Re: [PATCH] Yet another simple fix to enhance outer-loop vectorization.

public inbox for gcc-patches@gcc.gnu.org
 help / color / mirror / Atom feed

From: Yuri Rumyantsev <ysrumyan@gmail.com>
To: Richard Biener <richard.guenther@gmail.com>
Cc: gcc-patches <gcc-patches@gcc.gnu.org>,
	Igor Zamyatin <izamyatin@gmail.com>
Subject: Re: [PATCH] Yet another simple fix to enhance outer-loop vectorization.
Date: Wed, 17 Jun 2015 17:13:00 -0000	[thread overview]
Message-ID: <CAEoMCqRi9GJhnqkB4Yea3ENZce8pbrH6Qc53hVUBgQHCYko7Pw@mail.gmail.com> (raw)
In-Reply-To: <CAFiYyc239jQ+ZyoNHsrBMnT=u0z0DXJKDB=WvfJPbqXa_hYZQw@mail.gmail.com>

[-- Attachment #1: Type: text/plain, Size: 7882 bytes --]

Richard,

I attached updated patch.
You asked me to explain why I did changes for renaming.
If we do not change PHI arguments for inner loop header we can get the
following IR:
source outer loop:
  <bb 5>: outer-loop header
  # i_45 = PHI <0(4), i_18(9)>
  # .MEM_17 = PHI <.MEM_4(D)(4), .MEM_44(9)>

  <bb 6>:inner-loop header
  # .MEM_46 = PHI <.MEM_44(7), .MEM_17(5)>

after duplication we have (without argument correction):
  <bb 12>:
  # i_74 = PHI <i_64(13), 0(17)>
  # .MEM_73 = PHI <.MEM_97(13), .MEM_4(D)(17)>

  <bb 15>:
  # .MEM_63 = PHI <.MEM_17(12), .MEM_97(16)>

and later we get verifier error:
test1.c:20:6: error: definition in block 6 does not dominate use in block 10
 void foo (int n)

:: Work instruction ::
Quote the patch reply word for word, the stretch from "Date: Wed, 17" through "attached updated patch.". The data after this point is separate from the patch reply.

:: Dataset entries ::
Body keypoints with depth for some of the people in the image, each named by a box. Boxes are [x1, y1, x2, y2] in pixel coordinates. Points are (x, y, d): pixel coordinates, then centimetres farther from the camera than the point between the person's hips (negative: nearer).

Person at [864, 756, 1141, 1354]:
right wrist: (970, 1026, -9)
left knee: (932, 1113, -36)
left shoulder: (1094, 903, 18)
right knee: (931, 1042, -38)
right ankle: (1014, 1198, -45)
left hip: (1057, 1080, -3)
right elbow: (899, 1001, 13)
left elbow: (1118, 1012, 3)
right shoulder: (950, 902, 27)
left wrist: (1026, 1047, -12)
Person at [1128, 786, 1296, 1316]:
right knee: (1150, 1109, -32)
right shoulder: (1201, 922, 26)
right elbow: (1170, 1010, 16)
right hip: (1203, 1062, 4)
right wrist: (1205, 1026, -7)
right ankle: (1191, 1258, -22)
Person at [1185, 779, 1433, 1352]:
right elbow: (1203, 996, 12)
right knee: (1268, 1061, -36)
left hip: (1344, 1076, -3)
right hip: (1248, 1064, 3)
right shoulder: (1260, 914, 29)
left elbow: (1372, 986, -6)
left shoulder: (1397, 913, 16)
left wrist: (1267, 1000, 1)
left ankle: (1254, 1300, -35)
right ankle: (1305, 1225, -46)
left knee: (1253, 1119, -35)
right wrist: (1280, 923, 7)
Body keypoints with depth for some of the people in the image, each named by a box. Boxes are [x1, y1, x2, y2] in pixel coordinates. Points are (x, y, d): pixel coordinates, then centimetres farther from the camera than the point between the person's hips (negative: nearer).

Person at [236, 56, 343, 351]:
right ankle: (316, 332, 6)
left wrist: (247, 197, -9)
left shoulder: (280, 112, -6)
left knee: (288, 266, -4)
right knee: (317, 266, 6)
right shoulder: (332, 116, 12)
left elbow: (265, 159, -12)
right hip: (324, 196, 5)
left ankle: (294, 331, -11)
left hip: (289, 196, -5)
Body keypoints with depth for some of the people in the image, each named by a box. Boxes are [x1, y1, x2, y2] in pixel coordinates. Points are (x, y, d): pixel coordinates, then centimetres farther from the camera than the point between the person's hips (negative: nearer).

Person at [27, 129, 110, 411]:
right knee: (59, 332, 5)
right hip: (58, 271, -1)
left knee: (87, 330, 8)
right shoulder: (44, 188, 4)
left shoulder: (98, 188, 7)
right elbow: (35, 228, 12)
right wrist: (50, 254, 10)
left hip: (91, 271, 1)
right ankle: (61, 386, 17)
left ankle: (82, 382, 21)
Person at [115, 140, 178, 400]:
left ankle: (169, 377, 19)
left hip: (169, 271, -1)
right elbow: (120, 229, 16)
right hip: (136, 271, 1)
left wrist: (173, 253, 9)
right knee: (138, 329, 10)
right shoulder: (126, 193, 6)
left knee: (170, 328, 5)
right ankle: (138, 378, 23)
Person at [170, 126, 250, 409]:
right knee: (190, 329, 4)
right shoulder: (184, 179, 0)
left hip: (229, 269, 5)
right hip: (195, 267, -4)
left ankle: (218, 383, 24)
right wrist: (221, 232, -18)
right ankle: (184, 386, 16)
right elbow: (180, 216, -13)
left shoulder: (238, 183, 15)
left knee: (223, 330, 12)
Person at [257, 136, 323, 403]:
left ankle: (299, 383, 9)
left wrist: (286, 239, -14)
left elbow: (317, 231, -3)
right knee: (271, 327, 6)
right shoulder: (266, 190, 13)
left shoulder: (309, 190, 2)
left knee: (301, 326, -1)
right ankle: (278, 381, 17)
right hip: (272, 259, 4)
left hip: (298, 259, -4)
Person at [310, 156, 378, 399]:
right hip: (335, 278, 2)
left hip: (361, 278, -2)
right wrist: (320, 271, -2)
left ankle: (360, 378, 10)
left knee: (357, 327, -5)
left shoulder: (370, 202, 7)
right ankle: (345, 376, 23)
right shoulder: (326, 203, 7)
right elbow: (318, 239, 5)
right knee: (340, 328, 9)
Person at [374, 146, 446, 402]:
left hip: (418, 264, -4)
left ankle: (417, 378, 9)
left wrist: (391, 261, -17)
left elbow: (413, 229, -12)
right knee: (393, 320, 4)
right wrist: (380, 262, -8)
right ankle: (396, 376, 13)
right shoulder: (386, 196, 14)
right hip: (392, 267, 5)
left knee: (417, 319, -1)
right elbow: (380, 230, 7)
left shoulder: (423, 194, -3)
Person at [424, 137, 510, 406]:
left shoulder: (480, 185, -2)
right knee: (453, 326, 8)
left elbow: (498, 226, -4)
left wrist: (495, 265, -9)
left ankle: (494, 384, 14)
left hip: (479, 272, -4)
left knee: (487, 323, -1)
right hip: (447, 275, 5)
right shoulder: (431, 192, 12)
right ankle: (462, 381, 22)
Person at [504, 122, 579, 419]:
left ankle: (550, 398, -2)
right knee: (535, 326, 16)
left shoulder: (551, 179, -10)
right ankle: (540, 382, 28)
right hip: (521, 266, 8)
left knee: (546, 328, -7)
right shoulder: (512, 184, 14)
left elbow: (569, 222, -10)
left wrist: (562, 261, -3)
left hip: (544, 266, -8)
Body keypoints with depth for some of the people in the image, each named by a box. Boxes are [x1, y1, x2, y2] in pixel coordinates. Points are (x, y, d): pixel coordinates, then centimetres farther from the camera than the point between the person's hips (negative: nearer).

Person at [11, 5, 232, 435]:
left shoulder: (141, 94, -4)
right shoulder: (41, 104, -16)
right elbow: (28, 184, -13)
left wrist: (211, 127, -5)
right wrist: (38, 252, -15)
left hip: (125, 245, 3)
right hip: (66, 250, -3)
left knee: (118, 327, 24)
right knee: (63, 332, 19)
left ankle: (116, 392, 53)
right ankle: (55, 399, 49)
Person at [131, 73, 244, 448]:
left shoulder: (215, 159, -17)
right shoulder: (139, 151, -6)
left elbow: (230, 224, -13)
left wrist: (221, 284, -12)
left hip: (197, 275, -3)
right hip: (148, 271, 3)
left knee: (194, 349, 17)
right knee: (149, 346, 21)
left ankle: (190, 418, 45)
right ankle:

:: Expected answer ::
Date: Wed, 17 Jun 2015 17:13:00 -0000	[thread overview]
Message-ID: <CAEoMCqRi9GJhnqkB4Yea3ENZce8pbrH6Qc53hVUBgQHCYko7Pw@mail.gmail.com> (raw)
In-Reply-To: <CAFiYyc239jQ+ZyoNHsrBMnT=u0z0DXJKDB=WvfJPbqXa_hYZQw@mail.gmail.com>

[-- Attachment #1: Type: text/plain, Size: 7882 bytes --]

Richard,

I attached updated patch.